A third alternative would be to just parse the URI looking for image file extensions then log the full URL.

if { [string tolower [HTTP::uri]] contains ".png" } {

log local0. "[HTTP::url]"

}

 

== References ==

K99872325: Modifying HTML tag attributes using an HTML profile

∟ Match Tag Name = img

Match Attribute Name = (empty)

∟ Match Attribute Value = (empty)

 

HTML::tag attribute (iRules CloudDocs)

table (iRules CloudDocs)

when HTML_TAG_MATCHED { log local0. "[HTML::tag attribute value "src"]" }   http://mywebsite.com/test/ Oct 19 08:40:33 bigip1 info tmm[18126]: Rule /Common/matchImgTagiRule <HTML_TAG_MATCHED>: image/blacklogo.png Oct 19 08:40:33 bigip1 info tmm[18126]: Rule /Common/matchImgTagiRule <HTML_TAG_MATCHED>: image/22.png Oct 19 08:40:33 bigip1 info tmm[18126]: Rule /Common/matchImgTagiRule <HTML_TAG_MATCHED>: image/iislogo.png

 

gerhackett
Nimbostratus
Nimbostratus

Thanks very much Dario and Andrew for your responses. I think I'll go with the collect/regex approach.

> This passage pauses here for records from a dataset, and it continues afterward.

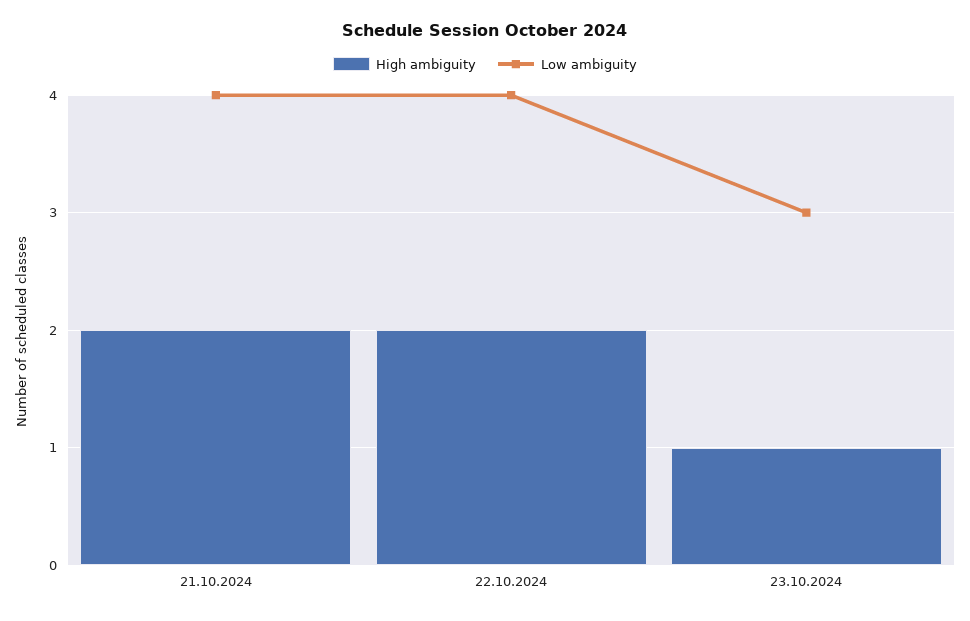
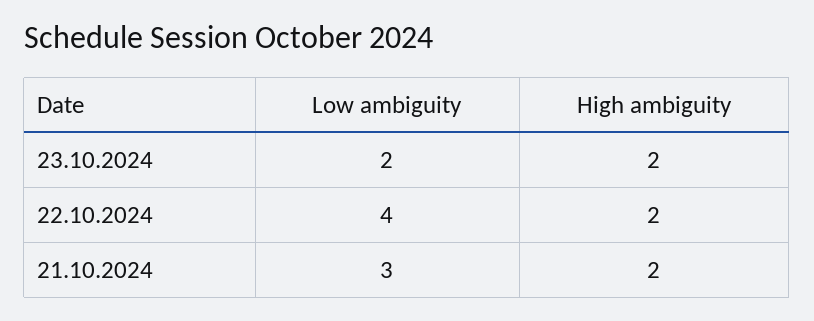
Low ambiguity, 21.10.2024: 4 -> 3
High ambiguity, 23.10.2024: 1 -> 2
Low ambiguity, 23.10.2024: 3 -> 2

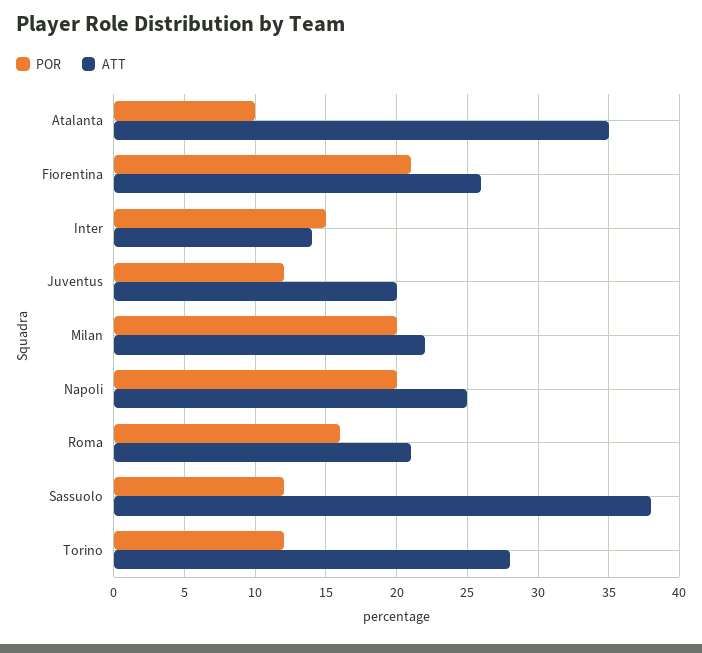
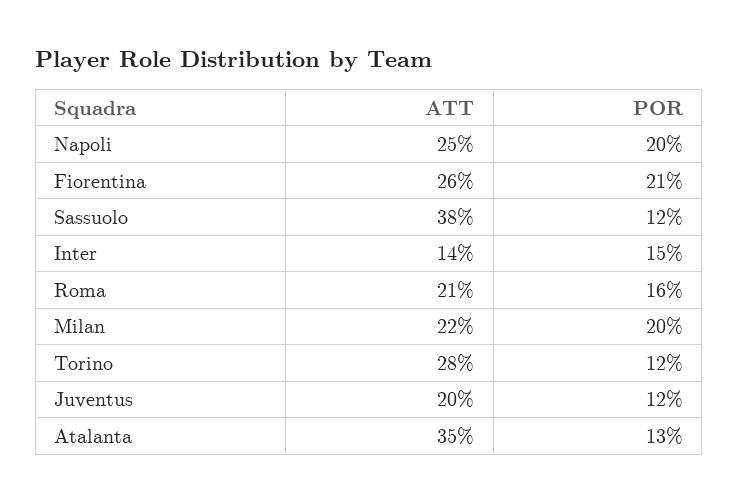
POR, Atalanta: 10 -> 13

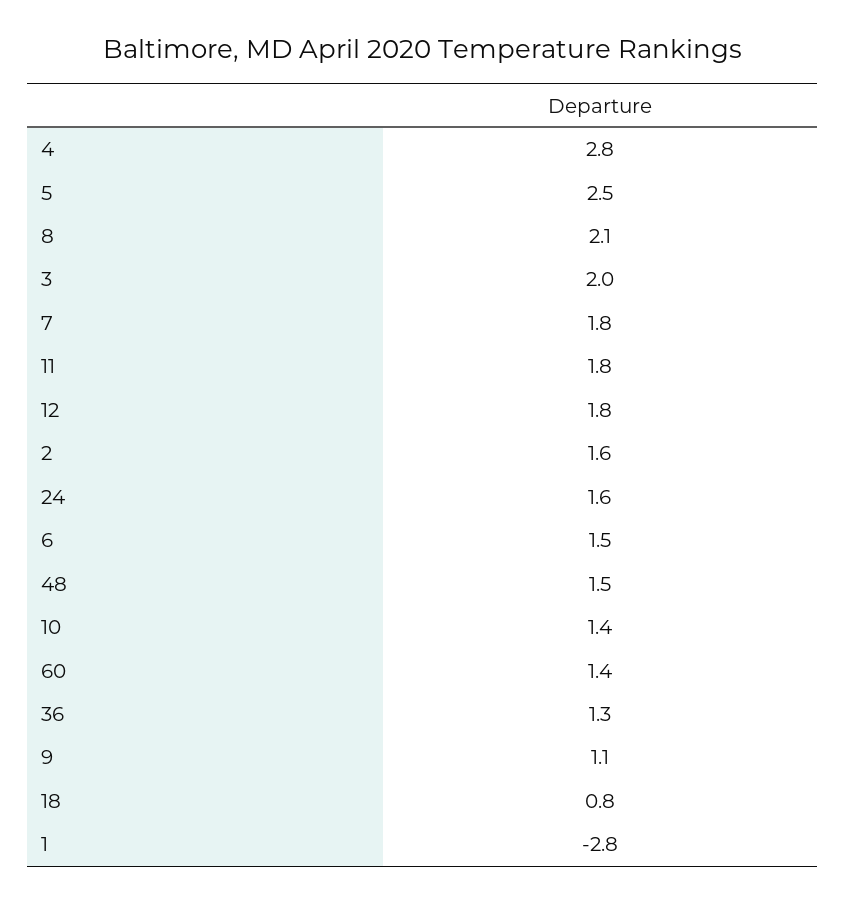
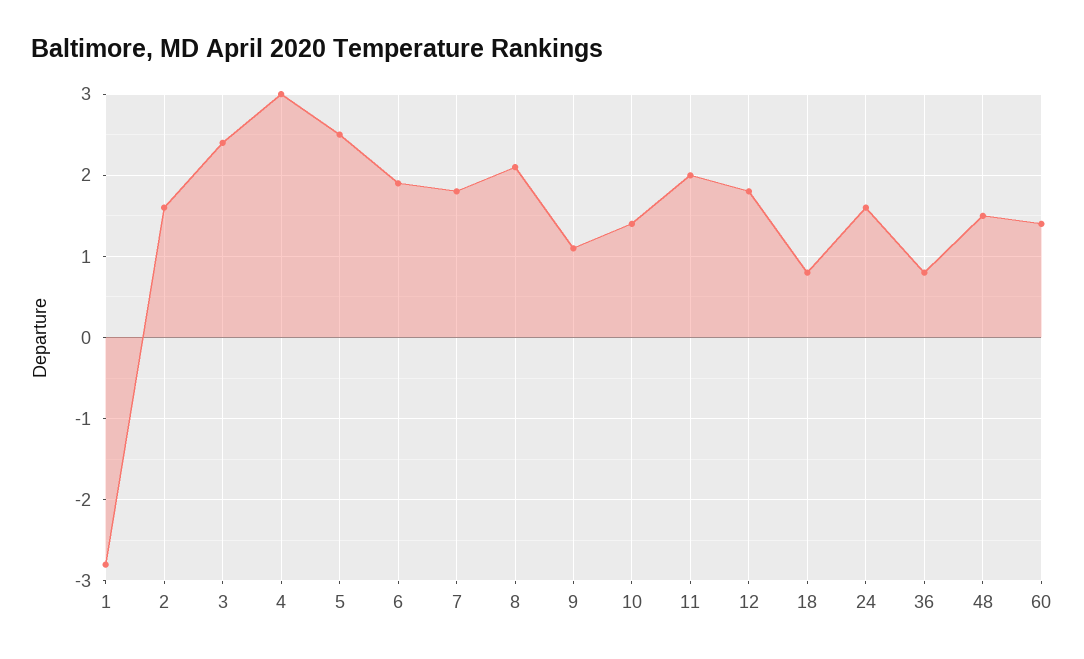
4: 2.8 -> 3
3: 2 -> 2.4
11: 1.8 -> 2
6: 1.5 -> 1.9
36: 1.3 -> 0.8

I only want to examine a very small percentage of the responses, less than 1 in a 1000. On that basis I think using HTML_TAG_MATCHED would be less efficient.

 

Thanks again,

 

Ger.

Andrew-F5
F5 Employee
F5 Employee

Just an FYI the tag is found via the HTML profile, built-in profiles generally are faster than iRules for many situations. The iRule is parsing the tag(s) that were already found via the HTML profile. I do agree with your assessment that you're only trying to review a small sample.